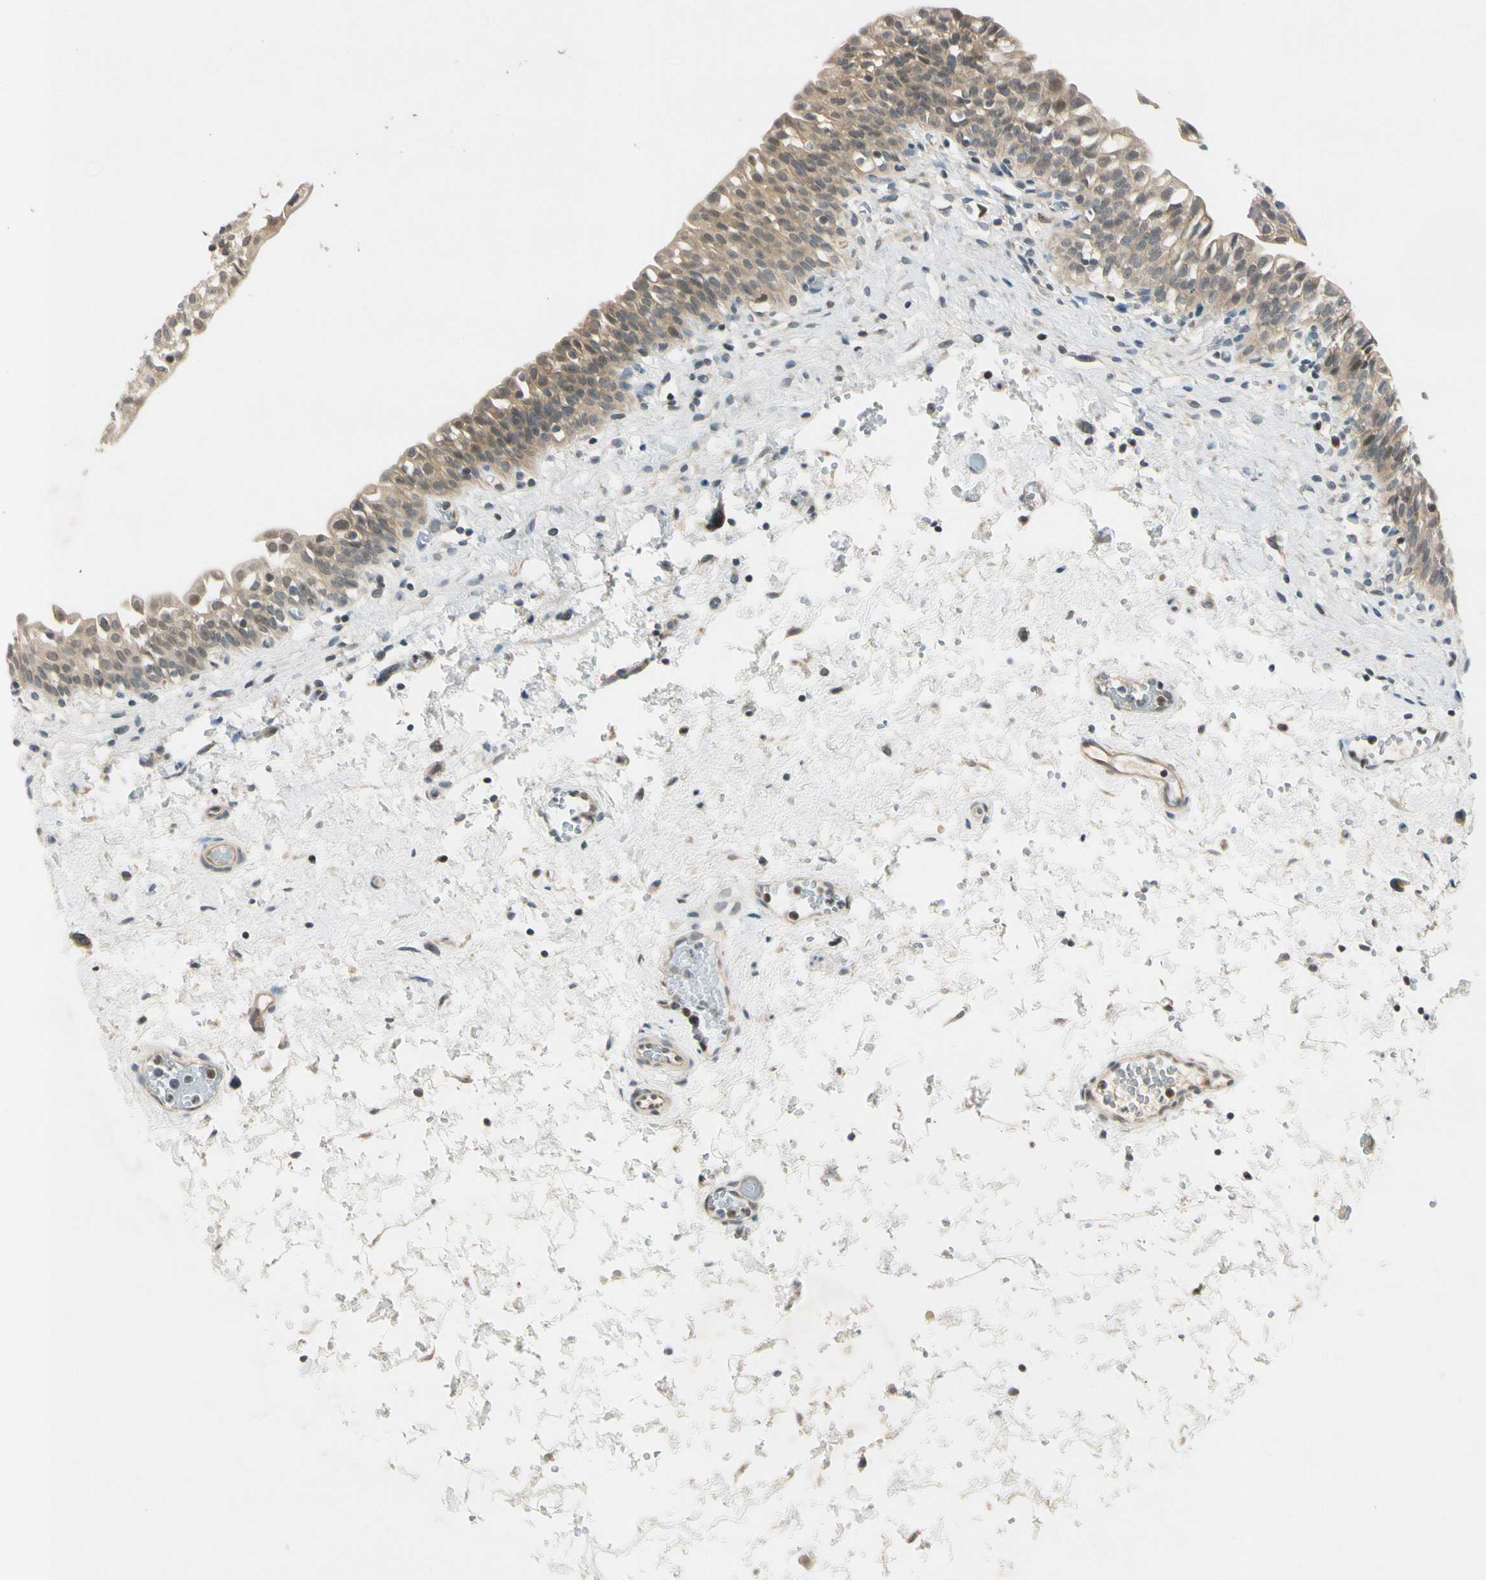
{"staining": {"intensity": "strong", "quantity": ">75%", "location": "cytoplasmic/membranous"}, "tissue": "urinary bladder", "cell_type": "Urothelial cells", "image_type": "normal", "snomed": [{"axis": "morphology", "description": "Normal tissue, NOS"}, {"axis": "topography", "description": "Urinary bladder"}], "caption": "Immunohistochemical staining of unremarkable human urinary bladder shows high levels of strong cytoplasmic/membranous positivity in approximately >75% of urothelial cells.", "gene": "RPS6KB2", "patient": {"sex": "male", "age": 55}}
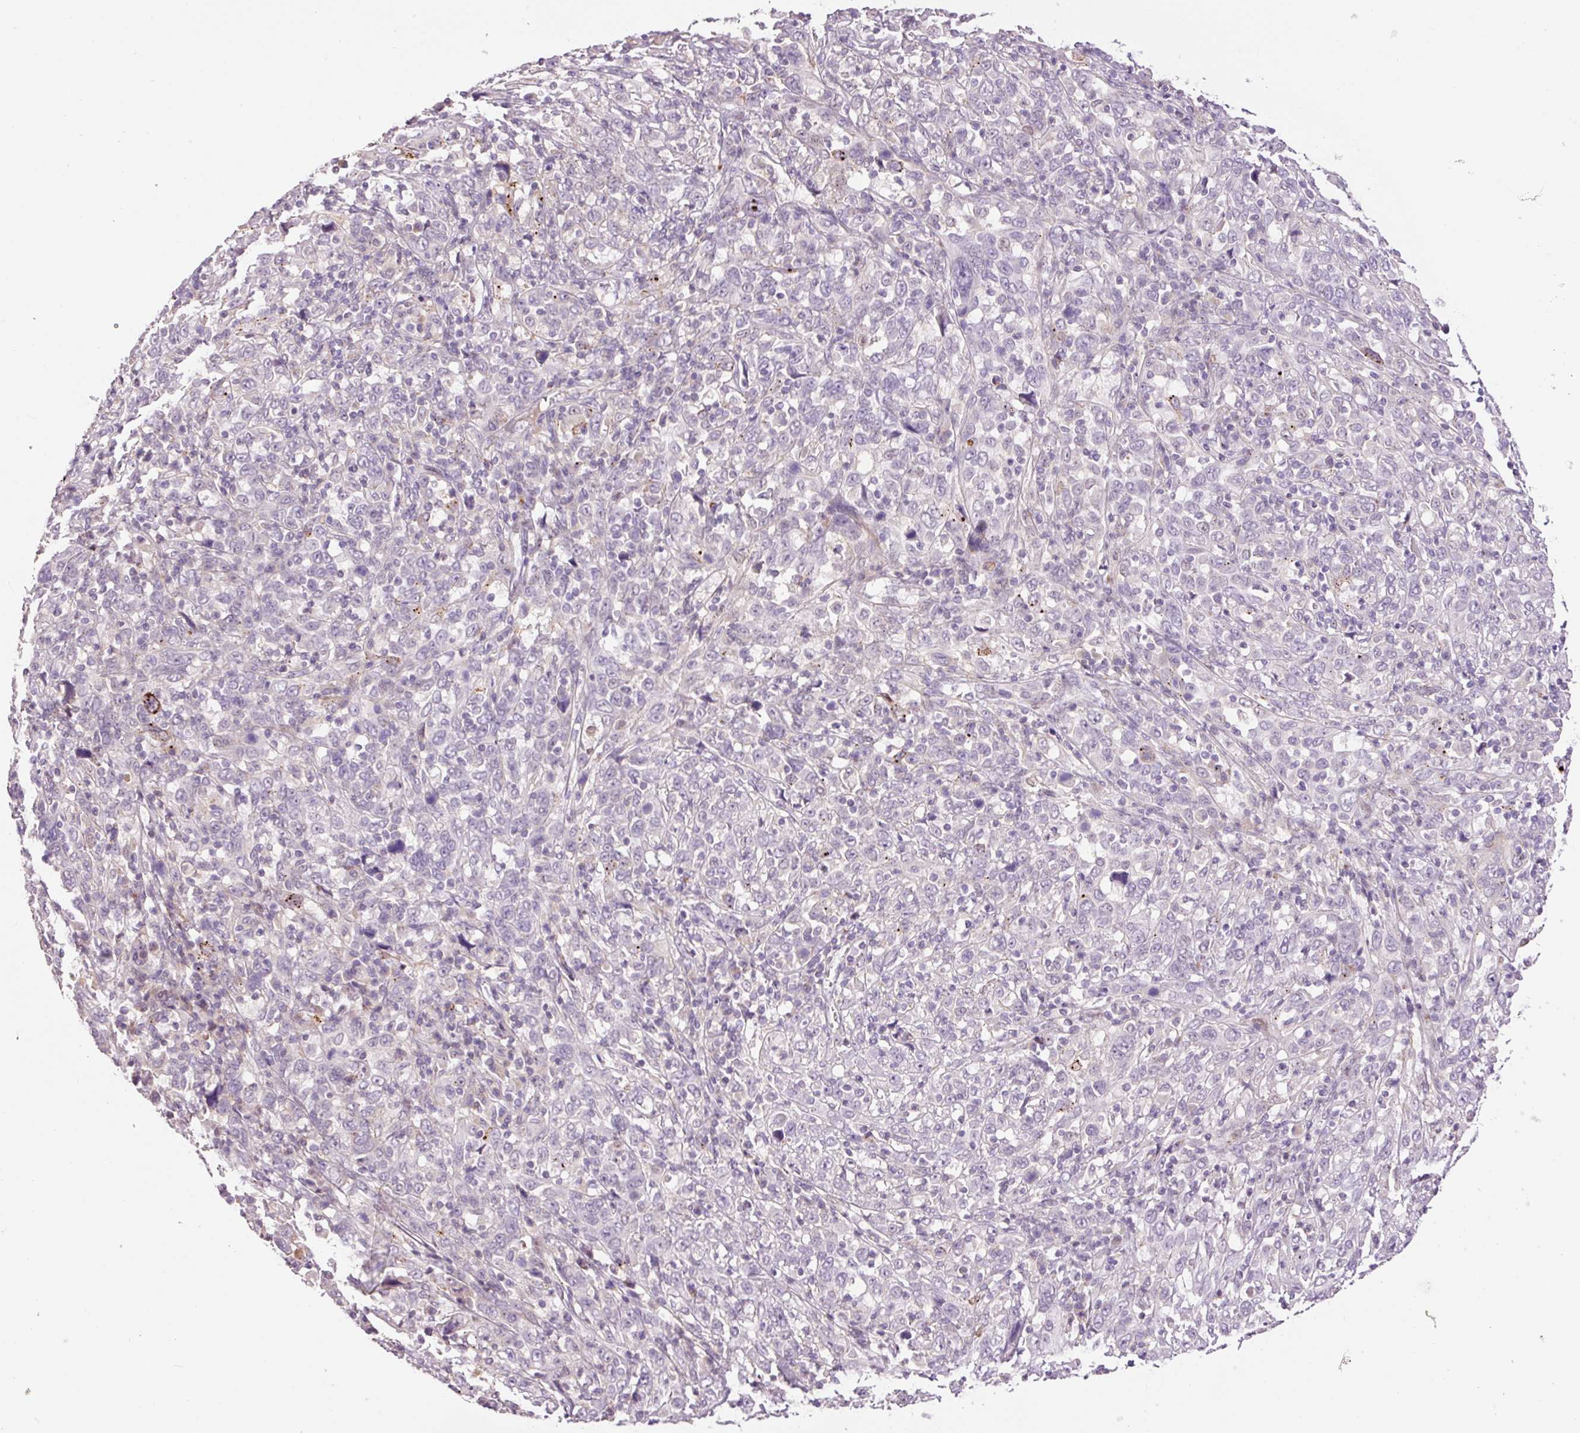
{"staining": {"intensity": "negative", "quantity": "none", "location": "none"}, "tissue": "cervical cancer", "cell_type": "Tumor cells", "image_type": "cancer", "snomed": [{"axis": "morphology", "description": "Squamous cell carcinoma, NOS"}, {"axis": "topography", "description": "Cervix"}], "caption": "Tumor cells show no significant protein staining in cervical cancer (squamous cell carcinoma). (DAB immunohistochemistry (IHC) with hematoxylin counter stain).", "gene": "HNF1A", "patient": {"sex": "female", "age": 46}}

-------------------------

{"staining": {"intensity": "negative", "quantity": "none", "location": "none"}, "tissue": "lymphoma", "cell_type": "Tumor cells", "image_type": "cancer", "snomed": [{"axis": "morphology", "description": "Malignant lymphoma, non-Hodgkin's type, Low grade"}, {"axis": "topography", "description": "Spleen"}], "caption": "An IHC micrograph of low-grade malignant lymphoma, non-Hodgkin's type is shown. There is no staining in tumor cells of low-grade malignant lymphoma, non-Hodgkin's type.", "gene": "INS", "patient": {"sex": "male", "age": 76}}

-------------------------

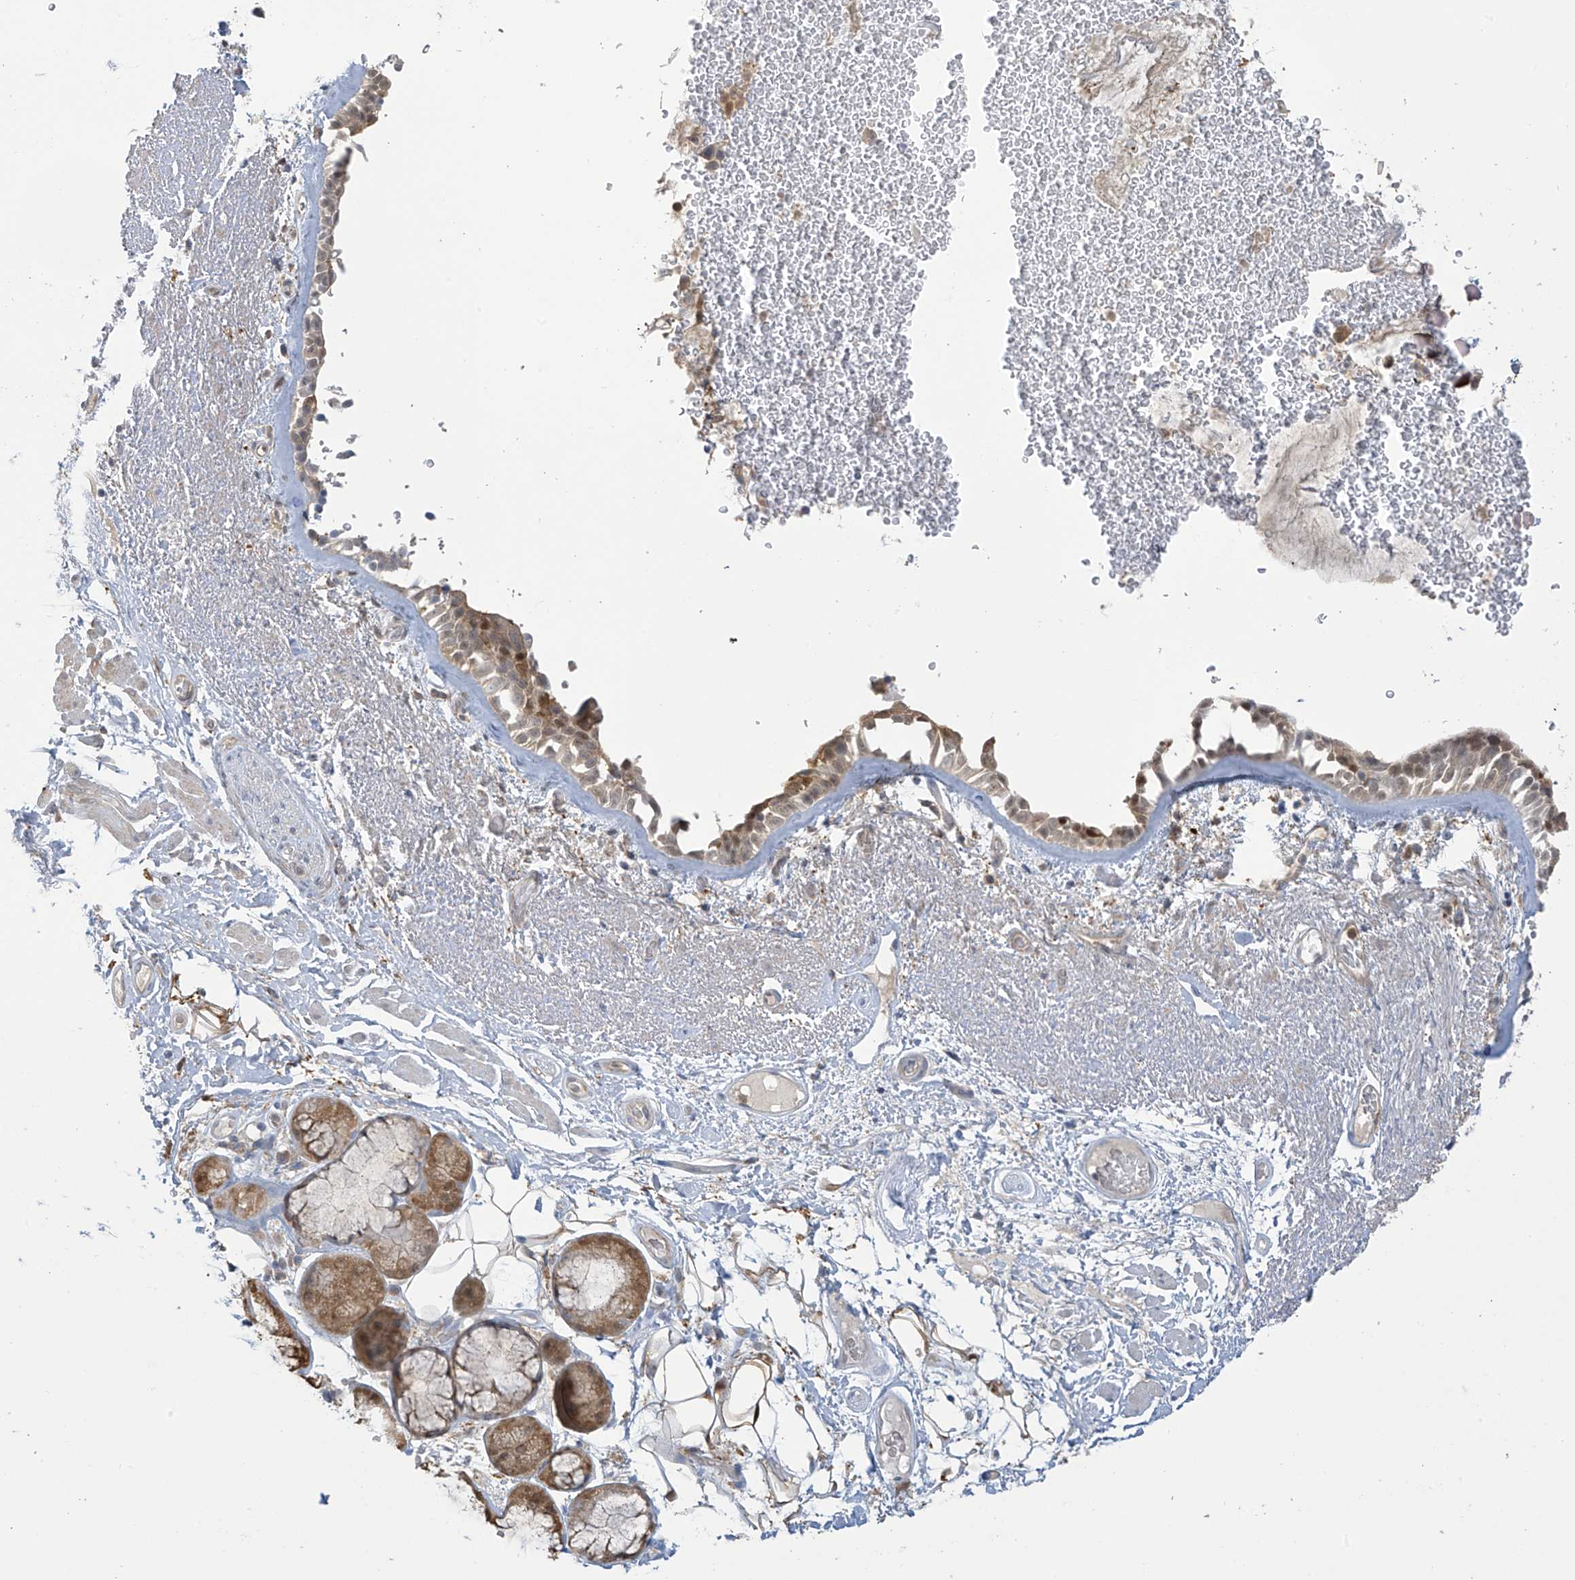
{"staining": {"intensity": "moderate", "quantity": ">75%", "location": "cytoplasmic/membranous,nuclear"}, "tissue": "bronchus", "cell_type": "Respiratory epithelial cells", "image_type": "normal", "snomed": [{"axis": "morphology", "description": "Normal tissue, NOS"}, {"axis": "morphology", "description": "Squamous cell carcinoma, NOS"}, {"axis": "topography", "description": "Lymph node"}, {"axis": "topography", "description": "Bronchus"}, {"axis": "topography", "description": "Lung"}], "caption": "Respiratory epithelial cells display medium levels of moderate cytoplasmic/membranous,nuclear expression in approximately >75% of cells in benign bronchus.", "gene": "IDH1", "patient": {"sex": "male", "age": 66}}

-------------------------

The task:
Would you set down only the lines above from the line with "staining of unremarkable" to the line with "cells show no", both included, exactly as they stand and without the pictures?

Response below:
{"staining": {"intensity": "strong", "quantity": ">75%", "location": "cytoplasmic/membranous"}, "tissue": "urinary bladder", "cell_type": "Urothelial cells", "image_type": "normal", "snomed": [{"axis": "morphology", "description": "Normal tissue, NOS"}, {"axis": "topography", "description": "Urinary bladder"}], "caption": "Immunohistochemical staining of unremarkable human urinary bladder shows high levels of strong cytoplasmic/membranous positivity in approximately >75% of urothelial cells.", "gene": "RPS6KB2", "patient": {"sex": "male", "age": 55}}
{"staining": {"intensity": "negative", "quantity": "none", "location": "none"}, "tissue": "cervical cancer", "cell_type": "Tumor cells", "image_type": "cancer", "snomed": [{"axis": "morphology", "description": "Squamous cell carcinoma, NOS"}, {"axis": "topography", "description": "Cervix"}], "caption": "Tumor cells show no significant protein staining in cervical cancer (squamous cell carcinoma). (DAB immunohistochemistry (IHC) with hematoxylin counter stain).", "gene": "HNF1A", "patient": {"sex": "female", "age": 46}}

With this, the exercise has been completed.